An algorithm is developed to search for a subset of a gene network (merged from KEGG pathways) in a way that the resulting gene subnetwork (or crosstalk between different pathways) contains highly prioritised genes with a few less prioritised genes as linkers.

# obtain a gene network merged from KEGG pathways
ls_ig <- lapply(c("KEGG_environmental","KEGG_organismal"), function(network){
    g <- xDefineNet(network=network, RData.location=RData.location)
})
ig <- xCombineNet(ls_ig)

# search for a subset (with a desired node number [30,35]) of the gene network 
g <- xPierSubnet(dTarget, network.customised=ig, subnet.size=33, RData.location=RData.location)

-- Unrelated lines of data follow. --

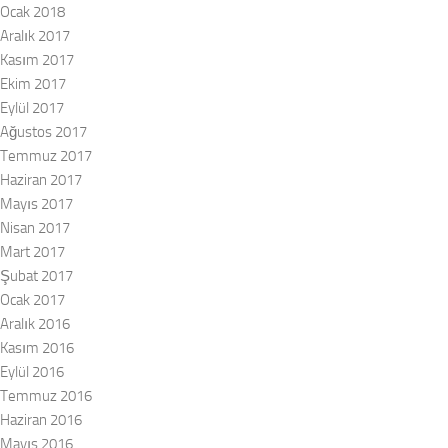
Ocak 2018
Aralık 2017
Kasım 2017
Ekim 2017
Eylül 2017
Ağustos 2017
Temmuz 2017
Haziran 2017
Mayıs 2017
Nisan 2017
Mart 2017
Şubat 2017
Ocak 2017
Aralık 2016
Kasım 2016
Eylül 2016
Temmuz 2016
Haziran 2016
Mayıs 2016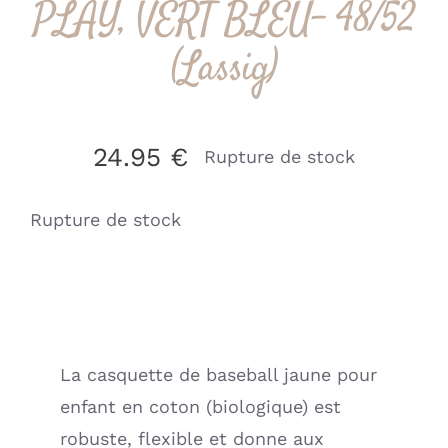
PLAY, VERT BLEU- 48/52
(Lassig)
24.95
€
Rupture de stock
Rupture de stock
La casquette de baseball jaune pour
enfant en coton (biologique) est
robuste, flexible et donne aux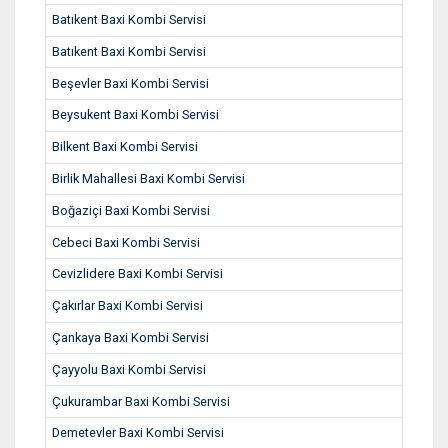
Batıkent Baxi Kombi Servisi
Batıkent Baxi Kombi Servisi
Beşevler Baxi Kombi Servisi
Beysukent Baxi Kombi Servisi
Bilkent Baxi Kombi Servisi
Birlik Mahallesi Baxi Kombi Servisi
Boğaziçi Baxi Kombi Servisi
Cebeci Baxi Kombi Servisi
Cevizlidere Baxi Kombi Servisi
Çakırlar Baxi Kombi Servisi
Çankaya Baxi Kombi Servisi
Çayyolu Baxi Kombi Servisi
Çukurambar Baxi Kombi Servisi
Demetevler Baxi Kombi Servisi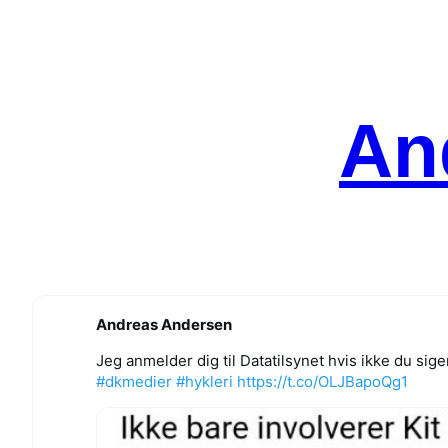
Spring
til
indhold
An
Andreas Andersen
Jeg anmelder dig til Datatilsynet hvis ikke du si
#dkmedier
#hykleri
https://t.co/OLJBapoQg1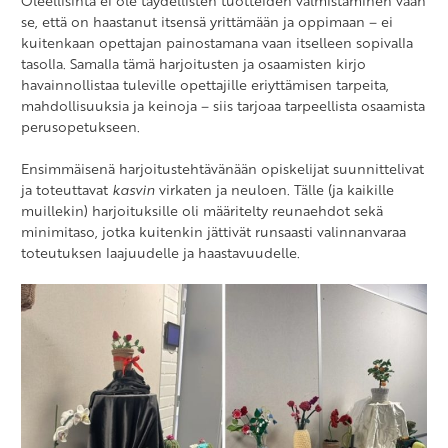
Oleellisinta ei ole täydellisten tuotteiden valmistaminen vaan
se, että on haastanut itsensä yrittämään ja oppimaan – ei
kuitenkaan opettajan painostamana vaan itselleen sopivalla
tasolla. Samalla tämä harjoitusten ja osaamisten kirjo
havainnollistaa tuleville opettajille eriyttämisen tarpeita,
mahdollisuuksia ja keinoja – siis tarjoaa tarpeellista osaamista
perusopetukseen.
Ensimmäisenä harjoitustehtävänään opiskelijat suunnittelivat
ja toteuttavat
kasvin
virkaten ja neuloen. Tälle (ja kaikille
muillekin) harjoituksille oli määritelty reunaehdot sekä
minimitaso, jotka kuitenkin jättivät runsaasti valinnanvaraa
toteutuksen laajuudelle ja haastavuudelle.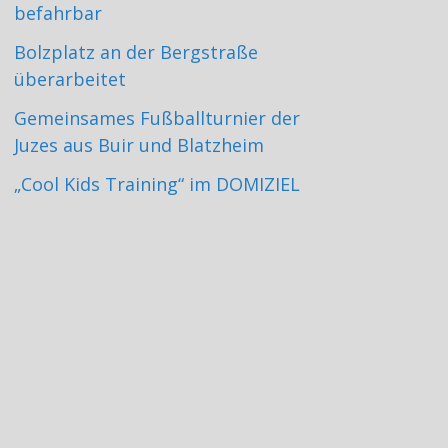
befahrbar
Bolzplatz an der Bergstraße
überarbeitet
Gemeinsames Fußballturnier der
Juzes aus Buir und Blatzheim
„Cool Kids Training“ im DOMIZIEL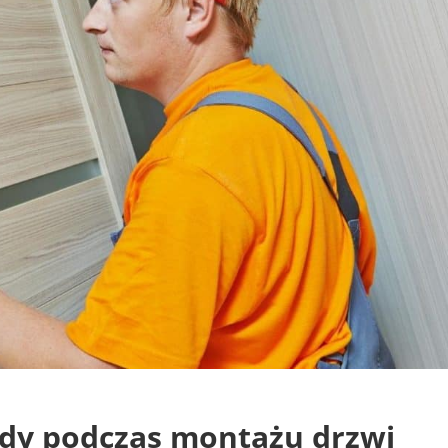
ędy podczas montażu drzwi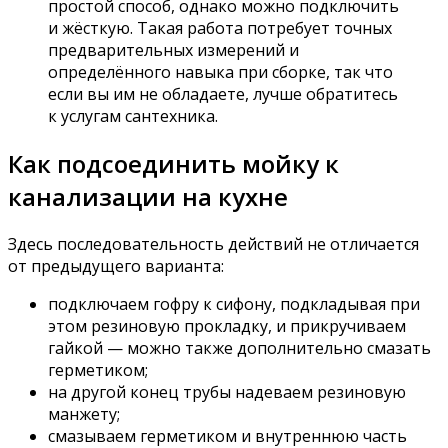
простой способ, однако можно подключить
и жёсткую. Такая работа потребует точных
предварительных измерений и
определённого навыка при сборке, так что
если вы им не обладаете, лучше обратитесь
к услугам сантехника.
Как подсоединить мойку к
канализации на кухне
Здесь последовательность действий не отличается
от предыдущего варианта:
подключаем гофру к сифону, подкладывая при
этом резиновую прокладку, и прикручиваем
гайкой — можно также дополнительно смазать
герметиком;
на другой конец трубы надеваем резиновую
манжету;
смазываем герметиком и внутреннюю часть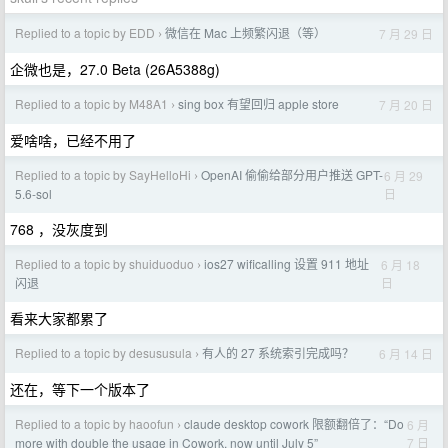
Replied to a topic by EDD
微信在 Mac 上频繁闪退（等）
7 月 29 日
›
企微也是，27.0 Beta (26A5388g)
Replied to a topic by M48A1
sing box 有望回归 apple store
7 月 20 日
›
爱啥啥，已经不用了
Replied to a topic by SayHelloHi
OpenAI 偷偷给部分用户推送 GPT-
6 月 29
›
日
5.6-sol
768 ，没灰度到
Replied to a topic by shuiduoduo
ios27 wificalling 设置 911 地址
6 月 18
›
日
闪退
看来大家都累了
Replied to a topic by desususula
有人的 27 系统索引完成吗？
6 月 14 日
›
还在，等下一个版本了
Replied to a topic by haoofun
claude desktop cowork 限额翻倍了：“Do
6 月
›
7 日
more with double the usage in Cowork, now until July 5”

# visualise pathway crosstalk
gp_rating_evidence <- xVisEvidenceAdv(dTarget, nodes=V(g)$name, g=g, colormap="jet.top")
gp_rating_evidence

Visualisation of pathway crosstalk. Nodes/genes colored by Pi rating and labelled with evidence (the types of seed genes; colored segments).

Figure 5: Visualisation of pathway crosstalk
Nodes/genes colored by Pi rating and labelled with evidence (the types of seed genes; colored segments).